─── Entries

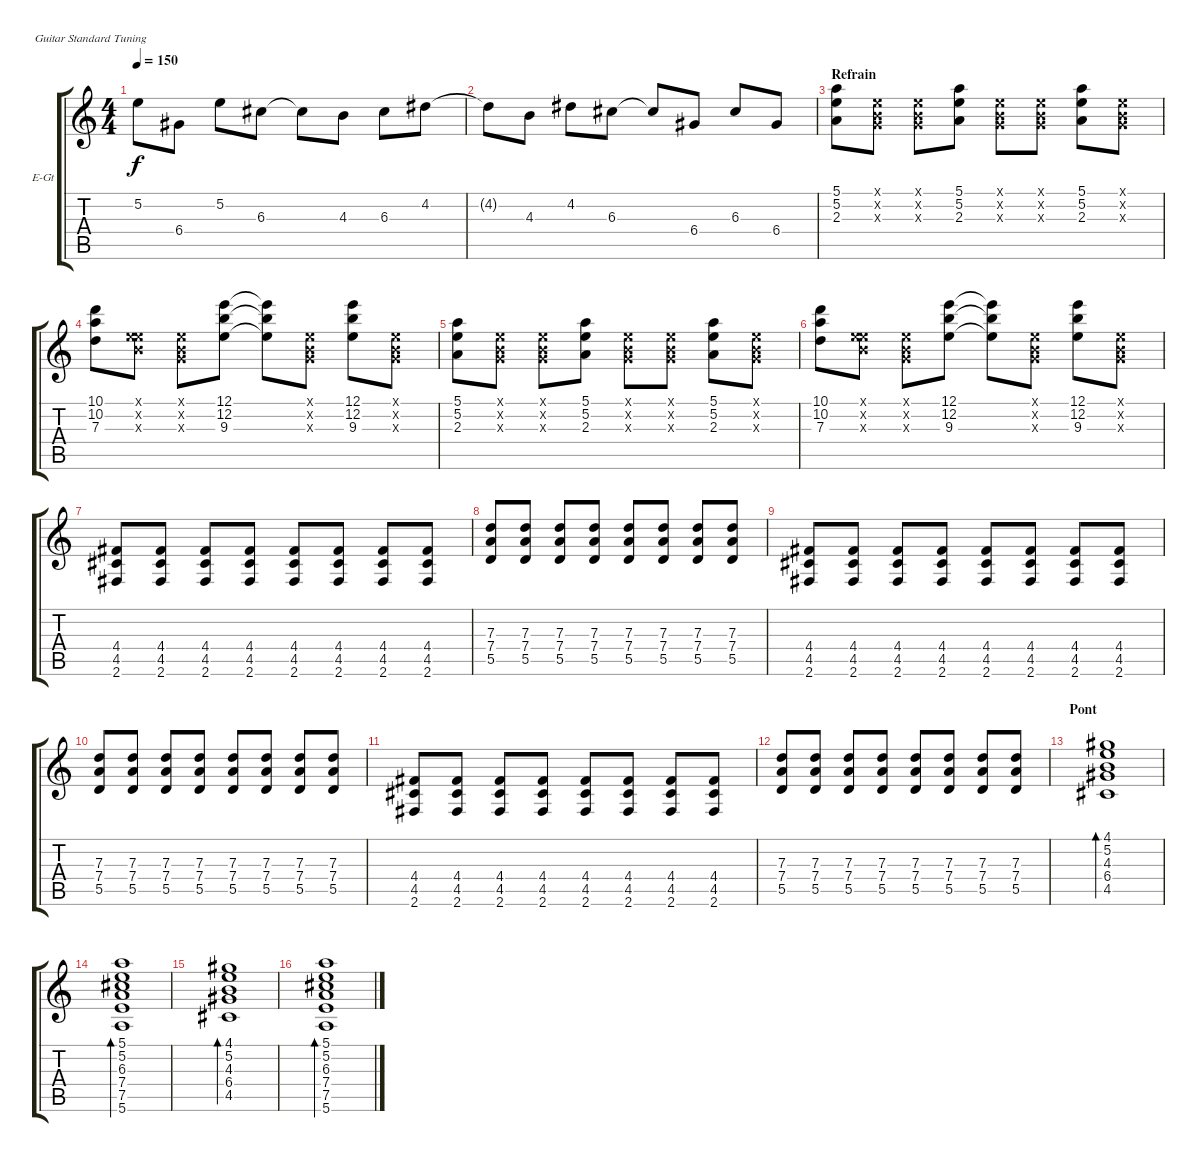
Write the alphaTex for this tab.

\bracketExtendMode groupsimilarinstruments
\firstSystemTrackNameOrientation horizontal
\otherSystemsTrackNameOrientation horizontal
\track ("Guitare 2" "E-Gt") {instrument electricguitarclean}
\staff {score tabs}
\tuning (E4 B3 G3 D3 A2 E2)
\ts (4 4)
\tempo 150
\clef g2
\ks c
5.2.8{dy f} 6.4.8 5.2.8 6.3.8 6.3{t}.8 4.3.8 6.3.8 4.2.8 |
4.2{t}.8 4.3.8 4.2.8 6.3.8 6.3{t}.8 6.4.8 6.3.8 6.4.8 |
\section ("" "Refrain")
(5.1 5.2 2.3).8 (0.1{x} 0.2{x} 0.3{x}).8 (0.1{x} 0.2{x} 0.3{x}).8 (5.1 5.2 2.3).8 (0.1{x} 0.2{x} 0.3{x}).8 (0.1{x} 0.2{x} 0.3{x}).8 (5.1 5.2 2.3).8 (0.1{x} 0.2{x} 0.3{x}).8 |
(10.1 10.2 7.3).8 (0.1{x} 0.2{x} 9.3{x}).8 (0.1{x} 0.2{x} 0.3{x}).8 (12.1 12.2 9.3).8 (12.1{t} 12.2{t} 9.3{t}).8 (0.1{x} 0.2{x} 0.3{x}).8 (12.1 12.2 9.3).8 (0.1{x} 0.2{x} 0.3{x}).8 |
(5.1 5.2 2.3).8 (0.1{x} 0.2{x} 0.3{x}).8 (0.1{x} 0.2{x} 0.3{x}).8 (5.1 5.2 2.3).8 (0.1{x} 0.2{x} 0.3{x}).8 (0.1{x} 0.2{x} 0.3{x}).8 (5.1 5.2 2.3).8 (0.1{x} 0.2{x} 0.3{x}).8 |
(10.1 10.2 7.3).8 (0.1{x} 0.2{x} 9.3{x}).8 (0.1{x} 0.2{x} 0.3{x}).8 (12.1 12.2 9.3).8 (12.1{t} 12.2{t} 9.3{t}).8 (0.1{x} 0.2{x} 0.3{x}).8 (12.1 12.2 9.3).8 (0.1{x} 0.2{x} 0.3{x}).8 |
(4.4 4.5 2.6).8 (4.4 4.5 2.6).8 (4.4 4.5 2.6).8 (4.4 4.5 2.6).8 (4.4 4.5 2.6).8 (4.4 4.5 2.6).8 (4.4 4.5 2.6).8 (4.4 4.5 2.6).8 |
(7.3 7.4 5.5).8 (7.3 7.4 5.5).8 (7.3 7.4 5.5).8 (7.3 7.4 5.5).8 (7.3 7.4 5.5).8 (7.3 7.4 5.5).8 (7.3 7.4 5.5).8 (7.3 7.4 5.5).8 |
(4.4 4.5 2.6).8 (4.4 4.5 2.6).8 (4.4 4.5 2.6).8 (4.4 4.5 2.6).8 (4.4 4.5 2.6).8 (4.4 4.5 2.6).8 (4.4 4.5 2.6).8 (4.4 4.5 2.6).8 |
(7.3 7.4 5.5).8 (7.3 7.4 5.5).8 (7.3 7.4 5.5).8 (7.3 7.4 5.5).8 (7.3 7.4 5.5).8 (7.3 7.4 5.5).8 (7.3 7.4 5.5).8 (7.3 7.4 5.5).8 |
(4.4 4.5 2.6).8 (4.4 4.5 2.6).8 (4.4 4.5 2.6).8 (4.4 4.5 2.6).8 (4.4 4.5 2.6).8 (4.4 4.5 2.6).8 (4.4 4.5 2.6).8 (4.4 4.5 2.6).8 |
(7.3 7.4 5.5).8 (7.3 7.4 5.5).8 (7.3 7.4 5.5).8 (7.3 7.4 5.5).8 (7.3 7.4 5.5).8 (7.3 7.4 5.5).8 (7.3 7.4 5.5).8 (7.3 7.4 5.5).8 |
\section ("" "Pont")
(4.1 5.2 4.3 6.4 4.5).1{bd 120} |
(5.1 5.2 6.3 7.4 7.5 5.6).1{bd 120} |
(4.1 5.2 4.3 6.4 4.5).1{bd 120} |
(5.1 5.2 6.3 7.4 7.5 5.6).1{bd 120}
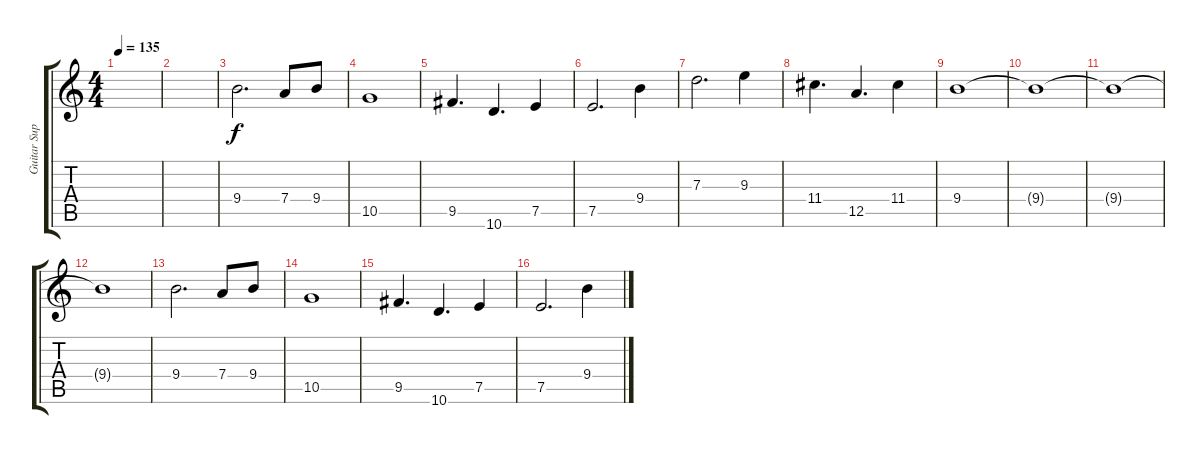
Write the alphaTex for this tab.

\track ("Guitar Sup 1" "Guitar Sup") {instrument overdrivenguitar}
\staff {score tabs}
\tuning (E4 B3 G3 D3 A2 E2) {hide}
\ts (4 4)
\tempo 135
\clef g2
\ks c
|
|
9.4.2{d volume 15} 7.4.8 9.4.8 |
10.5.1 |
9.5.4{d} 10.6.4{d} 7.5.4 |
7.5.2{d} 9.4.4 |
7.3.2{d} 9.3.4 |
11.4.4{d} 12.5.4{d} 11.4.4 |
9.4.1 |
9.4{t}.1{volume 2} |
9.4{t}.1 |
9.4{t}.1 |
9.4.2{d volume 15} 7.4.8 9.4.8 |
10.5.1 |
9.5.4{d} 10.6.4{d} 7.5.4 |
7.5.2{d} 9.4.4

──────

Stated problem.
Locate each line of the listing above that contains the string "tuning", and copy those lines out.

The reply.
\tuning (E4 B3 G3 D3 A2 E2)
\tuning (E4 B3 G3 D3 A2 E2) {hide}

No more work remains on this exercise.